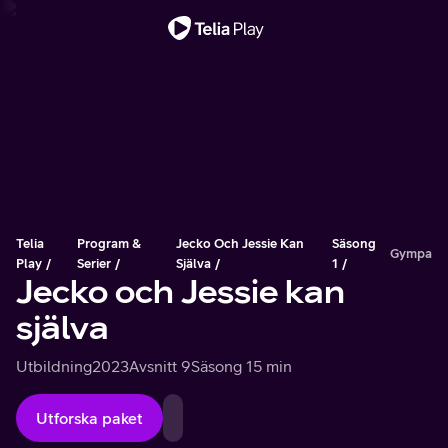
Viktigt meddelande
Telia
Program &
Jecko Och Jessie Kan
Säsong
Gympa
Play
Serier
Själva
1
Jecko och Jessie kan
själva
Utbildning
2023
Avsnitt 9
Säsong 1
5 min
Utforska paket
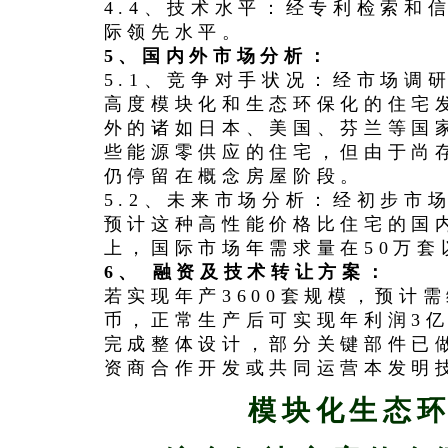
4.4、技术水平：经专利检索和
际领先水平。
5、国内外市场分析：
5.1、竞争对手状况：经市场调
高度模块化和生态环保化的住宅
外的诸如日本、美国、芬兰等国
些能源零供应的住宅，但由于尚
仍停留在概念房屋阶段。
5.2、未来市场分析：经初步市
预计这种高性能价格比住宅的国内
上，国际市场年需求量在50万套
6、 融资及技术转让方案：
若实现年产3600套规模，预计需
币，正常生产后可实现年利润3
完成整体设计，部分关键部件已
资商合作开发或共同运营本发明
模块化生态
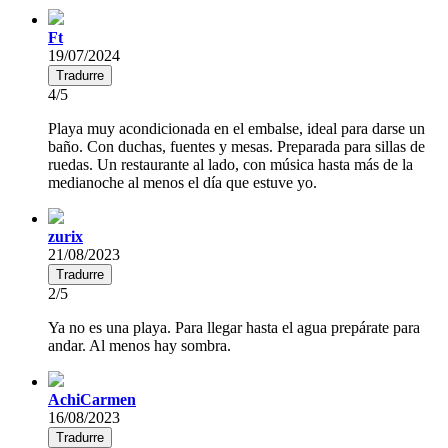
Ft
19/07/2024
Tradurre
4/5
Playa muy acondicionada en el embalse, ideal para darse un
baño. Con duchas, fuentes y mesas. Preparada para sillas de
ruedas. Un restaurante al lado, con música hasta más de la
medianoche al menos el día que estuve yo.
zurix
21/08/2023
Tradurre
2/5
Ya no es una playa. Para llegar hasta el agua prepárate para
andar. Al menos hay sombra.
AchiCarmen
16/08/2023
Tradurre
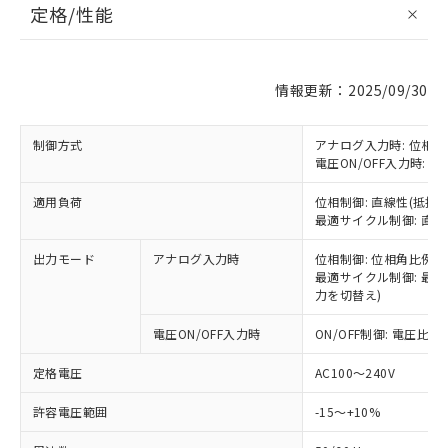
定格/性能
情報更新：2025/09/30
制御方式
アナログ入力時: 位相
電圧ON/OFF入力時: ON
適用負荷
位相制御: 直線性(抵抗)
最適サイクル制御: 直線
出力モード
アナログ入力時
位相制御: 位相角比例
最適サイクル制御: 最
力を切替え)
電圧ON/OFF入力時
ON/OFF制御: 電圧比例
定格電圧
AC100～240V
許容電圧範囲
-15～+10%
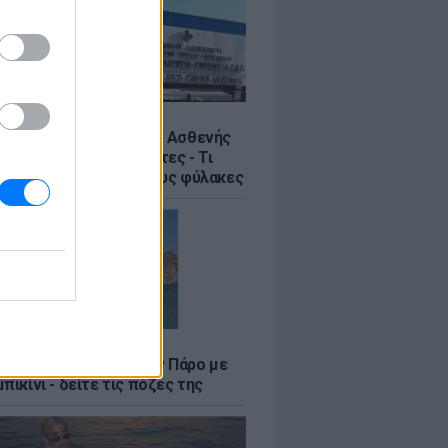
Σ
η στον Ερυθρό Σταυρό: Ασθενής
ε νοσηλεύτρια σε πόρτες - Τι
έλλει η ΠΟΕΔΗΝ για τους φύλακες
LE
φαλλιά Καληφώνη στην Πάρο με
πικίνι - δείτε τις πόζες της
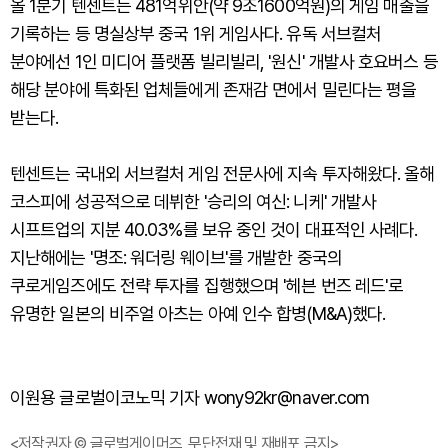
올 1분기 텐센트는 481억위안(약 9조1600억원)의 게임 매출을
기록하는 등 명실상부 중국 1위 게임사다. 유독 서브컬처
분야에선 1인 미디어 플랫폼 빌리빌리, '원신' 개발사 호요버스 등
해당 분야에 특화된 업체들에게 존재감 면에서 밀린다는 평을
받는다.
텐센트는 국내외 서브컬처 게임 전문사에 지속 투자해왔다. 올해
코스피에 성공적으로 데뷔한 '승리의 여신: 니케' 개발사
시프트업의 지분 40.03%를 보유 중인 것이 대표적인 사례다.
지난해에는 '명조: 워더링 웨이브'를 개발한 중국의
쿠로게임즈에도 전략 투자를 집행했으며 '헤븐 번즈 레드'로
유명한 일본의 비주얼 아츠는 아예 인수 합병(M&A)했다.
이원용 글로벌이코노믹 기자 wony92kr@naver.com
<저작권자 © 글로벌게이머즈, 무단전재 및 재배포 금지>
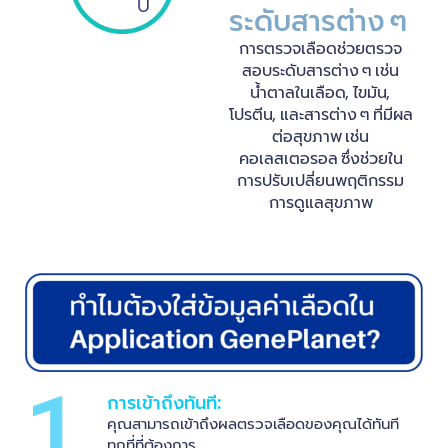
ระดับสารต่าง ๆ
การตรวจเลือดช่วยตรวจ
สอบระดับสารต่าง ๆ เช่น
น้ำตาลในเลือด, ไขมัน,
โปรตีน, และสารต่าง ๆ ที่มีผล
ต่อสุขภาพ เช่น
คอเลสเตอรอล ซึ่งช่วยใน
การปรับเปลี่ยนพฤติกรรม
การดูแลสุขภาพ
การเข้าถึงทันที:
คุณสามารถเข้าถึงผลตรวจเลือดของคุณได้ทันที
ทุกที่ที่ต้องการ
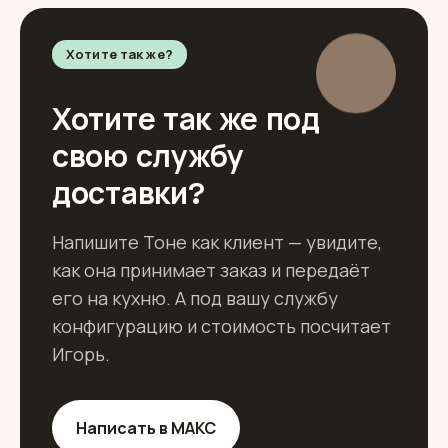
Хотите так же?
Хотите так же под
свою службу
доставки?
Напишите Тоне как клиент — увидите,
как она принимает заказ и передаёт
его на кухню. А под вашу службу
конфигурацию и стоимость посчитает
Игорь.
Написать в МАКС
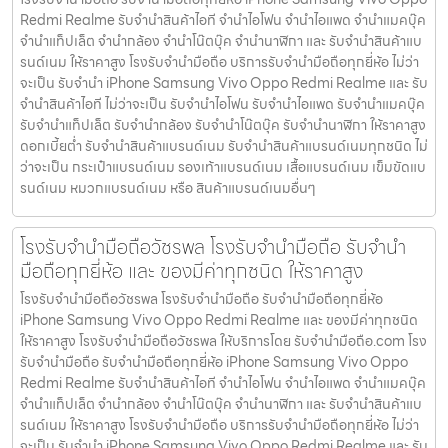
Redmi Realme รับจำนำสินค้าไอที จำนำไอโฟน จำนำไอแพด จำนำแมคบุ๊ค
จำนำแท็ปเล็ต จำนำกล้อง จำนำโน๊ตบุ๊ค จำนำนาฬิกา และ รับจำนำสินค้าแบ
รนด์เนม ให้ราคาสูง โรงรับจำนำมือถือ บริการรับจำนำมือถือทุกยี่ห้อ ไม่ว่า
จะเป็น รับจำนำ iPhone Samsung Vivo Oppo Redmi Realme และ รับ
จำนำสินค้าไอที ไม่ว่าจะเป็น รับจำนำไอโฟน รับจำนำไอแพด รับจำนำแมคบุ๊ค
รับจำนำแท็ปเล็ต รับจำนำกล้อง รับจำนำโน๊ตบุ๊ค รับจำนำนาฬิกา ให้ราคาสูง
ดอกเบี้ยต่ำ รับจำนำสินค้าแบรนด์เนม รับจำนำสินค้าแบรนด์เนมทุกชนิด ไม่
ว่าจะเป็น กระเป๋าแบรนด์เนม รองเท้าแบรนด์เนม เสื้อแบรนด์เนม เข็มขัดแบ
รนด์เนม หมวกแบรนด์เนม หรือ สินค้าแบรนด์เนมอื่นๆ
โรงรับจำนำมือถือวัชรพล โรงรับจำนำมือถือ รับจำนำ
มือถือทุกยี่ห้อ และ ของมีค่าทุกชนิด ให้ราคาสูง
โรงรับจำนำมือถือวัชรพล โรงรับจำนำมือถือ รับจำนำมือถือทุกยี่ห้อ
iPhone Samsung Vivo Oppo Redmi Realme และ ของมีค่าทุกชนิด
ให้ราคาสูง โรงรับจำนำมือถือวัชรพล ให้บริการโดย รับจํานํามือถือ.com โรง
รับจำนำมือถือ รับจำนำมือถือทุกยี่ห้อ iPhone Samsung Vivo Oppo
Redmi Realme รับจำนำสินค้าไอที จำนำไอโฟน จำนำไอแพด จำนำแมคบุ๊ค
จำนำแท็ปเล็ต จำนำกล้อง จำนำโน๊ตบุ๊ค จำนำนาฬิกา และ รับจำนำสินค้าแบ
รนด์เนม ให้ราคาสูง โรงรับจำนำมือถือ บริการรับจำนำมือถือทุกยี่ห้อ ไม่ว่า
จะเป็น รับจำนำ iPhone Samsung Vivo Oppo Redmi Realme และ รับ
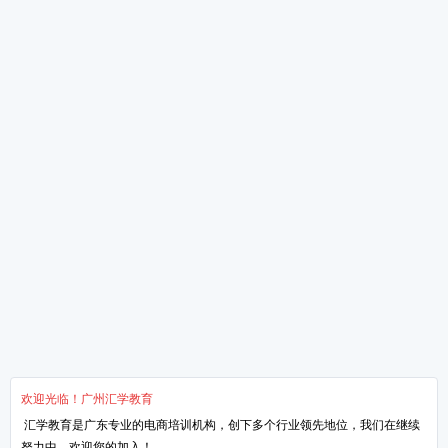
下一篇：
用实例来教你如何清理
全新干货文章
掌握手淘流量这三招-让
新媒体运营是什么
想做淘宝的必须知道的知
淘宝运营的4个核心点
网络营销的知识点！
关于汇学
培训课程
教学服务
新闻动态
抖小店电商培训班
汇学8大课程体系
学校环境
短视频带货培训班
讲师TTT培训体系
了解汇学
直播带货培训班
项目实习体系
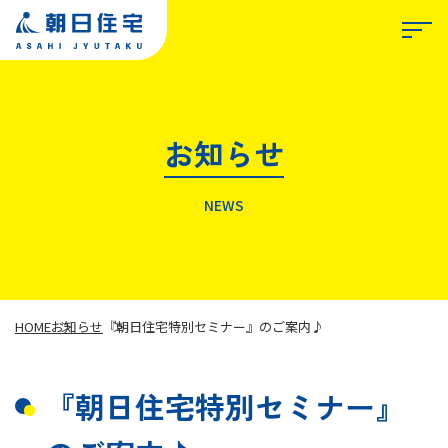
お知らせ
TOP
NEWS
朝日住宅について
私たちが選ばれる理由
HOME
お知らせ
『朝日住宅特別セミナー』のご案内♪
『朝日住宅特別セミナー』
事業紹介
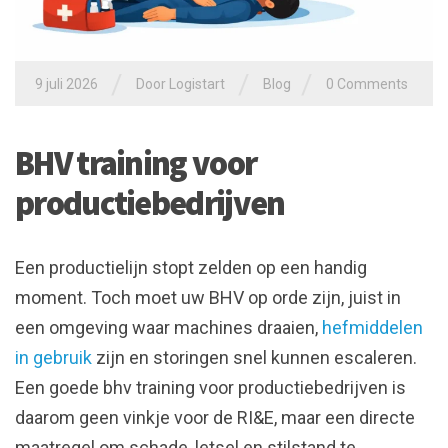
/
/
/
9 juli 2026
Door
Logistart
Blog
0 Comments
BHV training voor
productiebedrijven
Een productielijn stopt zelden op een handig
moment. Toch moet uw BHV op orde zijn, juist in
een omgeving waar machines draaien,
hefmiddelen
in gebruik
zijn en storingen snel kunnen escaleren.
Een goede bhv training voor productiebedrijven is
daarom geen vinkje voor de RI&E, maar een directe
maatregel om schade, letsel en stilstand te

(WHAT TO DO):
Lines holding "iPhone" in the material above are to be reported.

(TASK ANSWER):
จะเป็น รับจำนำ iPhone Samsung Vivo Oppo Redmi Realme และ รับ
iPhone Samsung Vivo Oppo Redmi Realme และ ของมีค่าทุกชนิด
รับจำนำมือถือ รับจำนำมือถือทุกยี่ห้อ iPhone Samsung Vivo Oppo
จะเป็น รับจำนำ iPhone Samsung Vivo Oppo Redmi Realme และ รับ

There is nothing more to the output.